The prosecutor, citing video and social media evidence, said jurors would also see evidence that the defendants celebrated the shooting that killed Makiyah.
“You’re going to watch them celebrate,” Merikas said.
Contentious start to defense statements
Defense attorneys for all six men on trial provided opening statements Thursday, emphasizing gaps in the prosecution case and what they said was a lack of evidence tying their clients to the killing.
In the first of them, defense attorney John Zucker, representing defendant Taylor, said even though his client “embraced gangster representations,” there is no proof that his client took part in the shooting.
“I want you to try him,” not the Wellington Park gang, the defense attorney said.
He pleaded with jurors not to let outrage over the murder influence them or be clouded by sympathy and emotion when Makiyah’s mother and sister testify.
In a lengthy, at times meandering, opening statement, he called the prosecutors diligent, but said they were “pandering to fear.”
After the jury filed out of the room following Zucker’s opening statement, one of the other defense attorneys, Phillip Andonian, objected, seeking to have a mistrial declared or to have his client — Darrise Jeffers — tried separately, saying the other defense attorney’s opening statement was inappropriate.

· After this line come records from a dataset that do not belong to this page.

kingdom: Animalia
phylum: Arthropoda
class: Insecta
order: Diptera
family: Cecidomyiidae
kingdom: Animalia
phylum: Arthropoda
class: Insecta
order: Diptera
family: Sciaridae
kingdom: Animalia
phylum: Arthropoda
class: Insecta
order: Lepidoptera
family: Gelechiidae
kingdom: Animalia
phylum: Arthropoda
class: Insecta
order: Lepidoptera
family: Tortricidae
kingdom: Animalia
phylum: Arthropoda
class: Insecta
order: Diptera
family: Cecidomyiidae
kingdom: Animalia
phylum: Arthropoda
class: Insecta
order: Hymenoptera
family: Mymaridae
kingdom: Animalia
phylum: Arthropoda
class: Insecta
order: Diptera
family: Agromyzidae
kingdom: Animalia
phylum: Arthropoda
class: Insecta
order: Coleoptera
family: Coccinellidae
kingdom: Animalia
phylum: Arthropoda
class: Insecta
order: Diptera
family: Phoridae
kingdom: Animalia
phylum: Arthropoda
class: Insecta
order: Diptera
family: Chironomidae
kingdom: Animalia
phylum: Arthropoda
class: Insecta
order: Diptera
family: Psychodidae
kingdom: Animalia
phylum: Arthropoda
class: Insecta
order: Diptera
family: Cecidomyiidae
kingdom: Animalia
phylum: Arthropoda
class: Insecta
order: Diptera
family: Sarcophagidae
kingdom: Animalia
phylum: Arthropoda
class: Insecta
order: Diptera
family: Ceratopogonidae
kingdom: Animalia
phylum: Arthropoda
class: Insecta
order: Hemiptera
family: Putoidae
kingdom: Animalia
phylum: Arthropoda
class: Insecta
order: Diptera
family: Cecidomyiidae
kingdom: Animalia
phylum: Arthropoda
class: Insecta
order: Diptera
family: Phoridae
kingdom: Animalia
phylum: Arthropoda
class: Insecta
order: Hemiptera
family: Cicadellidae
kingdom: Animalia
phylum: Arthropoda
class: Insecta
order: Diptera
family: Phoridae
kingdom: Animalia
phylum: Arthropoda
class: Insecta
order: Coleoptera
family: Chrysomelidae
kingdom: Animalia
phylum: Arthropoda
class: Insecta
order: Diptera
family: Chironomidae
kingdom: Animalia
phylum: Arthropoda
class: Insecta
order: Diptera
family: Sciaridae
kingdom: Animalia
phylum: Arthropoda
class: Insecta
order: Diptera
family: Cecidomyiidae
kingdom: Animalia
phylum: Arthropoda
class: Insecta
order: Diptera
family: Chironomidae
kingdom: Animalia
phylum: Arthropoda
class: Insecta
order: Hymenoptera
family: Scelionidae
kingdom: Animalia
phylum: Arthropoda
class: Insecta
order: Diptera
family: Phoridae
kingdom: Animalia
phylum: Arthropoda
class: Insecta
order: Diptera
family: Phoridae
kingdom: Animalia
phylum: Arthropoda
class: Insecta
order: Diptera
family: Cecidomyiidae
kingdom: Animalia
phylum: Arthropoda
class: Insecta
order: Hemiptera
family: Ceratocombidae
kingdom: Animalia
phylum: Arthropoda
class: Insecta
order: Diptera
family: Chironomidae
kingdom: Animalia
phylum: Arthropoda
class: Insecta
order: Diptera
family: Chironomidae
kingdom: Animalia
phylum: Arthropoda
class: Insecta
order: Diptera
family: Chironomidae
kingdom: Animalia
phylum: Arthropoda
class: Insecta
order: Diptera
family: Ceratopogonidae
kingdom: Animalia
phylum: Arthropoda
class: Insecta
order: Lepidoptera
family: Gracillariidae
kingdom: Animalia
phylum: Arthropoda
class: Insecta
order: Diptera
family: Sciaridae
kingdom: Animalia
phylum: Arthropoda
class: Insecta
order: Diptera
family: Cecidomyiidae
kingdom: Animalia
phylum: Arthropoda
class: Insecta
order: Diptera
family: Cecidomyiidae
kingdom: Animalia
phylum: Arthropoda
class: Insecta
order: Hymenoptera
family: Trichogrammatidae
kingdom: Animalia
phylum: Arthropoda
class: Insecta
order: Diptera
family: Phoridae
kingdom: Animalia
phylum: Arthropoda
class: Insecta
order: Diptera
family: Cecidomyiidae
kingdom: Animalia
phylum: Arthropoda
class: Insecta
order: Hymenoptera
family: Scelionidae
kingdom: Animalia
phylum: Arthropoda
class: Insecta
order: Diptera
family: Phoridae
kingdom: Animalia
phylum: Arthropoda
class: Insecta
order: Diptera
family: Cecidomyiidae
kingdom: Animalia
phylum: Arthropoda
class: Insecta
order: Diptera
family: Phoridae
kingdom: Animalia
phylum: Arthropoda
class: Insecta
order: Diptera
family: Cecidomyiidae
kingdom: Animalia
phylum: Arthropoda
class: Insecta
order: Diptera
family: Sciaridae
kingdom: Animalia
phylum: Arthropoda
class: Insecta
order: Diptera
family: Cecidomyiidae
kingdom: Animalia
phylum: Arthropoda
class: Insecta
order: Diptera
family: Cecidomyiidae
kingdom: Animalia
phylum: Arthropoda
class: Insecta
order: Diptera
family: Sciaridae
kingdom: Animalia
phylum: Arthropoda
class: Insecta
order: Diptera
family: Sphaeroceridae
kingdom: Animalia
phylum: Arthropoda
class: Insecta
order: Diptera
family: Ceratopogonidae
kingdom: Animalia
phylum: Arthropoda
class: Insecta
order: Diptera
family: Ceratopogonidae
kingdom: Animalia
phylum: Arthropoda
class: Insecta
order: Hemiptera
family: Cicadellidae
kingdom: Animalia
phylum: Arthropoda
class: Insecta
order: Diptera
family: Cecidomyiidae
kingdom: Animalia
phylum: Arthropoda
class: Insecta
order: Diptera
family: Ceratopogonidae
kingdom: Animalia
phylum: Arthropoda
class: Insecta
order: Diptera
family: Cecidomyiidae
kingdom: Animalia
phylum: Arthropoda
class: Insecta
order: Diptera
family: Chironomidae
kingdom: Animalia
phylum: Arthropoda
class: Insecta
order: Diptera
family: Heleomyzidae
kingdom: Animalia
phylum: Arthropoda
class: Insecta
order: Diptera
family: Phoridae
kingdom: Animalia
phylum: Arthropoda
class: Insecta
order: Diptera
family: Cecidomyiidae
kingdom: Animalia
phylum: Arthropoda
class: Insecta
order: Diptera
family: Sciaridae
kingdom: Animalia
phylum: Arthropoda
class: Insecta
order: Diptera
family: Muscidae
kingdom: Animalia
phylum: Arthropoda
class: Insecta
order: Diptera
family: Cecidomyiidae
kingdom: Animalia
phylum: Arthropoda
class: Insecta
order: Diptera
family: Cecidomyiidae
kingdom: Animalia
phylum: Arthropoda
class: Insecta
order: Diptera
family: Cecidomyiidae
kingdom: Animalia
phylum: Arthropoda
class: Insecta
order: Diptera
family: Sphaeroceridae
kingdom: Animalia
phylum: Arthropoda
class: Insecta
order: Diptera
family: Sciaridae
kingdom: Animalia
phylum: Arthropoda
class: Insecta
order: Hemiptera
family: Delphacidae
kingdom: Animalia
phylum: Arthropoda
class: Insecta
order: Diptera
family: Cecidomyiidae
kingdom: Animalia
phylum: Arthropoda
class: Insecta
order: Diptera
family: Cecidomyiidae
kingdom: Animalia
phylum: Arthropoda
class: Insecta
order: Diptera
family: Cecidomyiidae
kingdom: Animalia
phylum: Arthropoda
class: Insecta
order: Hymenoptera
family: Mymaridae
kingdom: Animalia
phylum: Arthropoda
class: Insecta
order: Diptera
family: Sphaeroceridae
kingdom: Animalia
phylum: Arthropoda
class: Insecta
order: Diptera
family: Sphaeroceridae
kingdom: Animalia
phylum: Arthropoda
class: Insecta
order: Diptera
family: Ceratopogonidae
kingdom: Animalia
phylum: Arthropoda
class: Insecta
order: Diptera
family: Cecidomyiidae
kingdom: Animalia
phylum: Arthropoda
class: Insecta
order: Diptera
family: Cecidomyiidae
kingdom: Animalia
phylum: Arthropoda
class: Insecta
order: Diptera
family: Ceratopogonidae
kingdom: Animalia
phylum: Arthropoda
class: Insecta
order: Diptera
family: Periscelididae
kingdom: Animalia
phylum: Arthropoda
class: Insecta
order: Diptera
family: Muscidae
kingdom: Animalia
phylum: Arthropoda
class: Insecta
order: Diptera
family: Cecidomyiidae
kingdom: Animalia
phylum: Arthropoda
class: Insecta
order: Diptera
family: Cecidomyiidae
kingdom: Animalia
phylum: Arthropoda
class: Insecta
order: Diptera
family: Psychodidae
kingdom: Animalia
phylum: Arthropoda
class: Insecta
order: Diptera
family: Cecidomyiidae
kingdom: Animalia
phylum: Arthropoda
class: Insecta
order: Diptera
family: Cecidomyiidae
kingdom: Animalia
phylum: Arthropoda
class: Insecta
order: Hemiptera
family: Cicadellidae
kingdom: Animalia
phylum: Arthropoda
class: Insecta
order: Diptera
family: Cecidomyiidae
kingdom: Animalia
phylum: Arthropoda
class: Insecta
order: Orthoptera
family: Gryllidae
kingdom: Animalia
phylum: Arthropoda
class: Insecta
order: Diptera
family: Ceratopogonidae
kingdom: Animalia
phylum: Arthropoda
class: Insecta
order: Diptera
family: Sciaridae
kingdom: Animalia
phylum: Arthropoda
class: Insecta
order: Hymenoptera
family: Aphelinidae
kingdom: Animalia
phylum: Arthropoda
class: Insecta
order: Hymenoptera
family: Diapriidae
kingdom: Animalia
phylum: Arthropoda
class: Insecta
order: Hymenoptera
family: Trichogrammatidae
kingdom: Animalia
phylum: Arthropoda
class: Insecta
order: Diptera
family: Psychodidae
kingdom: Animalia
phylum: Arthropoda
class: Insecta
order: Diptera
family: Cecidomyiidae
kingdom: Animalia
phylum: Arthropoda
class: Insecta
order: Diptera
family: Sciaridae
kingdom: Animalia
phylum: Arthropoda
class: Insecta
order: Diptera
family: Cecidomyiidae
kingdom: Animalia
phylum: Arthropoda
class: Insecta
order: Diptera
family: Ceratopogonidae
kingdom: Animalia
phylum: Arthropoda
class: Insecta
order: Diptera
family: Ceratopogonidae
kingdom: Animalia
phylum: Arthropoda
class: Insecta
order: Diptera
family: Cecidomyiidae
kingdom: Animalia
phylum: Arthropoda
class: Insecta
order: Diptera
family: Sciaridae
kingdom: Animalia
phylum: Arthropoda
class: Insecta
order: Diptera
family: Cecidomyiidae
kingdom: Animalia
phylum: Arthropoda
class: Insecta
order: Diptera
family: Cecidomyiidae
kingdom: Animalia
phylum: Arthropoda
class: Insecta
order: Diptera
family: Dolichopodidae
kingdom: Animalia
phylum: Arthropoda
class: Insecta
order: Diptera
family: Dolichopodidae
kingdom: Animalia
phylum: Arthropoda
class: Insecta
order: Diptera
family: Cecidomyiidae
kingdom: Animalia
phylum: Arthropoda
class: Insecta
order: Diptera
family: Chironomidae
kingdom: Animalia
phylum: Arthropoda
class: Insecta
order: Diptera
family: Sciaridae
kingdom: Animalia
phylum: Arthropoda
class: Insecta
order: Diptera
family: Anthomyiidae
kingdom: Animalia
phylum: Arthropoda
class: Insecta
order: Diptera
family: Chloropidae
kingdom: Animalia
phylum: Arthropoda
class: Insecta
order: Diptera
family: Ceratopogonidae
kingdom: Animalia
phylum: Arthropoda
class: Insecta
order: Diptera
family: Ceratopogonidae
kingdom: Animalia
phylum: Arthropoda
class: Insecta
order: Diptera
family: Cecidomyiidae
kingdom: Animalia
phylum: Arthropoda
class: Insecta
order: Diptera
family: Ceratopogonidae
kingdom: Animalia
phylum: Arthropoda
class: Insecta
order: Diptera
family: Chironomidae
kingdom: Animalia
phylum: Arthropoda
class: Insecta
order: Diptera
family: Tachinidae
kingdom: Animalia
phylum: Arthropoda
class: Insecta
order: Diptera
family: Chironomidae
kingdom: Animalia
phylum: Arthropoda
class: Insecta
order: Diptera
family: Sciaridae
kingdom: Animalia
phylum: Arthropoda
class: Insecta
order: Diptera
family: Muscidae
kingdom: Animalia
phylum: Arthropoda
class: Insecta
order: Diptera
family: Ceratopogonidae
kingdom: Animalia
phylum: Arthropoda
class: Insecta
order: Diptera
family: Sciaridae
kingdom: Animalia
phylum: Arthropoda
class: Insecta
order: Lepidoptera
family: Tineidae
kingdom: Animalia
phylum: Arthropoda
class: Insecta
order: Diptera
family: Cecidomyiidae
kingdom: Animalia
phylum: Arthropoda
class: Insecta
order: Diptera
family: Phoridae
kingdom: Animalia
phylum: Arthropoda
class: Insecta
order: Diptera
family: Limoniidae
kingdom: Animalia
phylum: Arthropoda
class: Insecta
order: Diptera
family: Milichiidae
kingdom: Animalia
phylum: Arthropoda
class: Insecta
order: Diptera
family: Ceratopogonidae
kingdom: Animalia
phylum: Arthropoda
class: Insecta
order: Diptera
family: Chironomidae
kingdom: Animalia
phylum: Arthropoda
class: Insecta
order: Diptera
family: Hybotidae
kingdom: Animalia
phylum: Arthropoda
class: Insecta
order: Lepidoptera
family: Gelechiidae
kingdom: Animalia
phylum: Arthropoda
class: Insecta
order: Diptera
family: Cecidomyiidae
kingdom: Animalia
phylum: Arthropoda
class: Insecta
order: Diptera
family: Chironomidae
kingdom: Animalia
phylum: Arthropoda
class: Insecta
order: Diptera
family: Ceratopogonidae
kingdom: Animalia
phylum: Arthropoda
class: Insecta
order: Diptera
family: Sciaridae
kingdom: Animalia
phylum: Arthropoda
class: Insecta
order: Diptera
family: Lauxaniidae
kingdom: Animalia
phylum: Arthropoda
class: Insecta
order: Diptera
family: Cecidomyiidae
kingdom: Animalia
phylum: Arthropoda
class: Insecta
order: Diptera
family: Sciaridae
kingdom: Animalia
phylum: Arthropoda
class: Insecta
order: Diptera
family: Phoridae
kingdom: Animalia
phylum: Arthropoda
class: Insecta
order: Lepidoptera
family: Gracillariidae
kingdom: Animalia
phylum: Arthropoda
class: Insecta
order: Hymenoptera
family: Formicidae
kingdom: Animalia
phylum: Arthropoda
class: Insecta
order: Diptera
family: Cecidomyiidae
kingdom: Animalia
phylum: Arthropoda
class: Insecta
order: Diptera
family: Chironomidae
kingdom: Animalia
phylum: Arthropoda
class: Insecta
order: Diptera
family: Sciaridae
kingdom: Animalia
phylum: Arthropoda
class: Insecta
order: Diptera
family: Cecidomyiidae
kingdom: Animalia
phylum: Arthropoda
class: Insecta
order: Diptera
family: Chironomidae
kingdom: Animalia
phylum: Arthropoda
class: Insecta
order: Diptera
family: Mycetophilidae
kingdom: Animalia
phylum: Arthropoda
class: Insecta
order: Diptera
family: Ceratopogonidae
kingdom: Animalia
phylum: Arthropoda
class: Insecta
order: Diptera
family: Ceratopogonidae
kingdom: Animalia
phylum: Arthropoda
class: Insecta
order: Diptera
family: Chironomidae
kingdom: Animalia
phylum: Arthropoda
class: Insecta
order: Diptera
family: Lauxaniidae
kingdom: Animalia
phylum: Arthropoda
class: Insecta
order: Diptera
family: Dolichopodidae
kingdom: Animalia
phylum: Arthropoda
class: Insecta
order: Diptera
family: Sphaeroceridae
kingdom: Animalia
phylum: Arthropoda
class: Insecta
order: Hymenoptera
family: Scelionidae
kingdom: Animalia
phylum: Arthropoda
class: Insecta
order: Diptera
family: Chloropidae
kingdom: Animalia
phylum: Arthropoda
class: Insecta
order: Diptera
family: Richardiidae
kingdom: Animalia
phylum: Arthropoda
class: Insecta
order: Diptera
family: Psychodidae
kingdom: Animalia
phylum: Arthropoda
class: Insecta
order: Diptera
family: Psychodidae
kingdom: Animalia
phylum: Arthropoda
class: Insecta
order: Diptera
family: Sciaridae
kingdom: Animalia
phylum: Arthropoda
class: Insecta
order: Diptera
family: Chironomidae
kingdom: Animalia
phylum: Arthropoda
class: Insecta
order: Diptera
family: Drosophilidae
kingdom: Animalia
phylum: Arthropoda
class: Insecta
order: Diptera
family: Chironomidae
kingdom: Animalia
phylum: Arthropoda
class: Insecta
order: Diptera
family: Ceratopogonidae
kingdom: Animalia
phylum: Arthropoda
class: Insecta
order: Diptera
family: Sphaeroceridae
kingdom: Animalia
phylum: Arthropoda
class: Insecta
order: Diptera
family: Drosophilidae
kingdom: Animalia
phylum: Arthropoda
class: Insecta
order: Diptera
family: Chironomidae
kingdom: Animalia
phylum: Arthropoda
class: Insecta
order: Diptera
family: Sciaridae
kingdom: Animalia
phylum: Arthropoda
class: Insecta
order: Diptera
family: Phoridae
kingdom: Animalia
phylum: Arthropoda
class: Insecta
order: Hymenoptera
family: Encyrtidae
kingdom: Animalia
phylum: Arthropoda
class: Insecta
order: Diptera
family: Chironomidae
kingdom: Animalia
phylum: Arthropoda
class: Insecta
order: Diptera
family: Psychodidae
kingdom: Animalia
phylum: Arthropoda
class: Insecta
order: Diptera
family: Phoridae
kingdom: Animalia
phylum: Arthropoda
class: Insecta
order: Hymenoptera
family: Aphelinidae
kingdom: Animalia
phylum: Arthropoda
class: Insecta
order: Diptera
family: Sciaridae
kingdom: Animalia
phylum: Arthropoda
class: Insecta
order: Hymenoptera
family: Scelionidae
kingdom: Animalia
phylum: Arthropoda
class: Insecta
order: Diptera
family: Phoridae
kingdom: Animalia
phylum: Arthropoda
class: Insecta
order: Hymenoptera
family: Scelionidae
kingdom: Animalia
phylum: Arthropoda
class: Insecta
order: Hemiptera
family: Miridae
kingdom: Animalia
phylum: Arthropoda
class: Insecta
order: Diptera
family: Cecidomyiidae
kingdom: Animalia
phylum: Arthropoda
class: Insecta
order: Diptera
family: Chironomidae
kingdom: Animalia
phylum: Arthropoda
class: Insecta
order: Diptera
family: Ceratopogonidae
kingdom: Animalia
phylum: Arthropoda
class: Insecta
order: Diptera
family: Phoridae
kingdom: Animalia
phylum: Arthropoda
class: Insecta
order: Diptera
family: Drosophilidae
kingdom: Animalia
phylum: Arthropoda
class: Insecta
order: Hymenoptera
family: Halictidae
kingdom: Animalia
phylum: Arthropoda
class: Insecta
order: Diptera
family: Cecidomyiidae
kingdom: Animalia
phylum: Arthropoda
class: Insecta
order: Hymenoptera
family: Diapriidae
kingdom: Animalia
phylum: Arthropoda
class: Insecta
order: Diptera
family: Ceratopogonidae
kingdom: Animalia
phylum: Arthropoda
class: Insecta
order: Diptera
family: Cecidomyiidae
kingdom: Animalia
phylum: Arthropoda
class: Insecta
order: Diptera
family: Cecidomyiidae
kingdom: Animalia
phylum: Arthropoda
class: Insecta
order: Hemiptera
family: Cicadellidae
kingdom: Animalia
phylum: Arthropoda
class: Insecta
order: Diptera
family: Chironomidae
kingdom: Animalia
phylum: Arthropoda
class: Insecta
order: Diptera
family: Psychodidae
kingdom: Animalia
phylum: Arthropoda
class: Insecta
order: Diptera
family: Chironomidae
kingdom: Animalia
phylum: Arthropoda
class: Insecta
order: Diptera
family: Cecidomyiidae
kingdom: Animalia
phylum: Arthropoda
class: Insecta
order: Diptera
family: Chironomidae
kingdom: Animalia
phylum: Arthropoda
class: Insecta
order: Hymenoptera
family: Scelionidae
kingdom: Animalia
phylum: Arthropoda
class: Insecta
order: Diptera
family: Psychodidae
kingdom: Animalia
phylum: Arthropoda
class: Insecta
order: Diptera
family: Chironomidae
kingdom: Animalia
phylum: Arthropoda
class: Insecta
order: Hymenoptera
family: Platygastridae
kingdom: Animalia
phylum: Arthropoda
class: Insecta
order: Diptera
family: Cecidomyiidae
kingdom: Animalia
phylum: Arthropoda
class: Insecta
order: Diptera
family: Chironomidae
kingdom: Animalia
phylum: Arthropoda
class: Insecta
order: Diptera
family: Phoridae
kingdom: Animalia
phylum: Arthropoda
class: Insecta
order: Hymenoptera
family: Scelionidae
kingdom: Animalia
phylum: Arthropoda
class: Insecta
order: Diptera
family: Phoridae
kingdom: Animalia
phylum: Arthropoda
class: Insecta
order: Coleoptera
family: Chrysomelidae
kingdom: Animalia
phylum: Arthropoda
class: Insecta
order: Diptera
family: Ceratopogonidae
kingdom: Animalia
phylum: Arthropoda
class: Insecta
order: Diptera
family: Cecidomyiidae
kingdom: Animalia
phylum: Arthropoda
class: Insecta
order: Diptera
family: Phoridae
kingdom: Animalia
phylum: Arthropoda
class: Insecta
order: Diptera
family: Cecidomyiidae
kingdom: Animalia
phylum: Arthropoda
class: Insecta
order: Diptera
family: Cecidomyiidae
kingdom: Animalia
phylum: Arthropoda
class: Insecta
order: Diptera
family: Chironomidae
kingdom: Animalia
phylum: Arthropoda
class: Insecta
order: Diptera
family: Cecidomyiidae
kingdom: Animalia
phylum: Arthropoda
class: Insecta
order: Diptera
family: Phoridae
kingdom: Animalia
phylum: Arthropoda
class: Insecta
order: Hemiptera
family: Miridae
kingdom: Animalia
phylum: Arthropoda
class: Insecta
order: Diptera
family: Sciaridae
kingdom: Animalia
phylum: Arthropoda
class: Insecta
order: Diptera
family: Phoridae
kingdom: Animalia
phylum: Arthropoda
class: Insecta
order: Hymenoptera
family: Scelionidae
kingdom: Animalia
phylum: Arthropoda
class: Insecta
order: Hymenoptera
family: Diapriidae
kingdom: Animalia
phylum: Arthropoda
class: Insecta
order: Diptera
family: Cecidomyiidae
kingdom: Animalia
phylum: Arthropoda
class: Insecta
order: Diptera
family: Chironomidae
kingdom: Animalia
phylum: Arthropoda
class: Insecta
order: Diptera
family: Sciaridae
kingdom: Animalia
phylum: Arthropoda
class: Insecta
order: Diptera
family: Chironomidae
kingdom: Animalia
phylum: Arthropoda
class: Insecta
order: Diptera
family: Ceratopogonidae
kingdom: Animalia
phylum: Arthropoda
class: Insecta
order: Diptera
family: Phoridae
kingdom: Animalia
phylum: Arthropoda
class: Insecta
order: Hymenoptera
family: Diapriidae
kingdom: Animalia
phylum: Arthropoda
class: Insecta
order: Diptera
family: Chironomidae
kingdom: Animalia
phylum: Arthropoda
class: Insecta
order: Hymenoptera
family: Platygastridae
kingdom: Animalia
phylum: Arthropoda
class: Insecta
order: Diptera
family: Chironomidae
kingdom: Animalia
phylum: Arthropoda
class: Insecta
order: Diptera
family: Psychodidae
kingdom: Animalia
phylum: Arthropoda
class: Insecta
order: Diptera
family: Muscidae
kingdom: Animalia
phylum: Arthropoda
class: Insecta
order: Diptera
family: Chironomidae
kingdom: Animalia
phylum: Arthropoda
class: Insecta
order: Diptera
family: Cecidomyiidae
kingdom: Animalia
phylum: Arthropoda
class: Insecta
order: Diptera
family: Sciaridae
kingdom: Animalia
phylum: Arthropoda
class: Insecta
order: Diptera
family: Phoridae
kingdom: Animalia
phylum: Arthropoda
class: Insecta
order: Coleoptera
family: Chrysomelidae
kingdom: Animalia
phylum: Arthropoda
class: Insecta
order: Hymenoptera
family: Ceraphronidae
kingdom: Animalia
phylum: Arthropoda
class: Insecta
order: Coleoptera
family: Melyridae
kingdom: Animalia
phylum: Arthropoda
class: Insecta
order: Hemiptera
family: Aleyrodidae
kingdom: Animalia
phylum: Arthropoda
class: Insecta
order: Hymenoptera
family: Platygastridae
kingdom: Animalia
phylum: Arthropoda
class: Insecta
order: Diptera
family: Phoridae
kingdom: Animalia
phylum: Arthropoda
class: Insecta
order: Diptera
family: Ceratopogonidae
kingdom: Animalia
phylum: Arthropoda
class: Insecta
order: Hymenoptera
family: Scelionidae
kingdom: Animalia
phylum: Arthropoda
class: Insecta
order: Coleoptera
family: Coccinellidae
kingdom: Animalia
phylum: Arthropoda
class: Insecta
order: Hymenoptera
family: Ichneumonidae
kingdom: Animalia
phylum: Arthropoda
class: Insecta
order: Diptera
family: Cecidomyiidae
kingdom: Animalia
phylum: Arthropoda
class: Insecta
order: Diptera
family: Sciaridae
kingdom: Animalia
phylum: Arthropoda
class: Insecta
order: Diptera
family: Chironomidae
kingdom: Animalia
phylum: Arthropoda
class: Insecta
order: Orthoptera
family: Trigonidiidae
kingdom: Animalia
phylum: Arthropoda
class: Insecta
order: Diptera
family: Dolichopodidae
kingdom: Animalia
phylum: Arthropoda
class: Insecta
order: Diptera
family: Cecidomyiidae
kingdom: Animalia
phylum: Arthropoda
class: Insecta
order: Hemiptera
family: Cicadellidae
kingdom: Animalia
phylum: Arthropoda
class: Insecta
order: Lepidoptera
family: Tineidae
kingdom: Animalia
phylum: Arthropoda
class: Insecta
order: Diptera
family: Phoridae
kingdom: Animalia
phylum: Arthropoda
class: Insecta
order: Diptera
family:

Three other defense attorneys joined in that objection, which was overruled by the Judge Robert Okun.
Erin Scialpi, defense attorney for Quentin Michals, said her client was not at the scene of the shooting and that prosecutors will “twist his words to fit their story.”
Julie Swaney, defense attorney for Qujuan Thomas, criticized prosecutors’ reliance on social media postings.
“Social media, which is a lot of their case, is not real life,” she said, adding Thomas didn’t do the things he talked about online.
Kevin McCants, the defense attorney for Marquell Cobbs, said his client did not take part in the shooting. “It is 100% not disputed Mr. Cobbs was not at Clay Terrace,” McCants said, adding that his client was a “17-year-old doing rap,” and that the government’s case was based on speculation.
Joseph B. Caleb, representing Darrise Jeffers, said his client didn’t kill anyone and wasn’t part of any conspiracy. He told jurors the government’s case “requires you to jump to conclusions.”
Carrie Weletz, the defense attorney for Isaiah Murchison, also cited what she called a lack of evidence against her client. Of prosecutors, she said, “They have scooped Mr. Murchison into this net because he grew up in Wellington Park.”
Before the trial got underway, defense attorneys also raised objections over the makeup of the jury, which is majority white and mostly made up of retirees or government employees. The trial is expected to last up to three months.
The judge also rejected those objections.
Security was tight in the courtroom, with spectators undergoing additional security screening directly before entering the courtroom.
WTOP’s John Domen contributed to this report.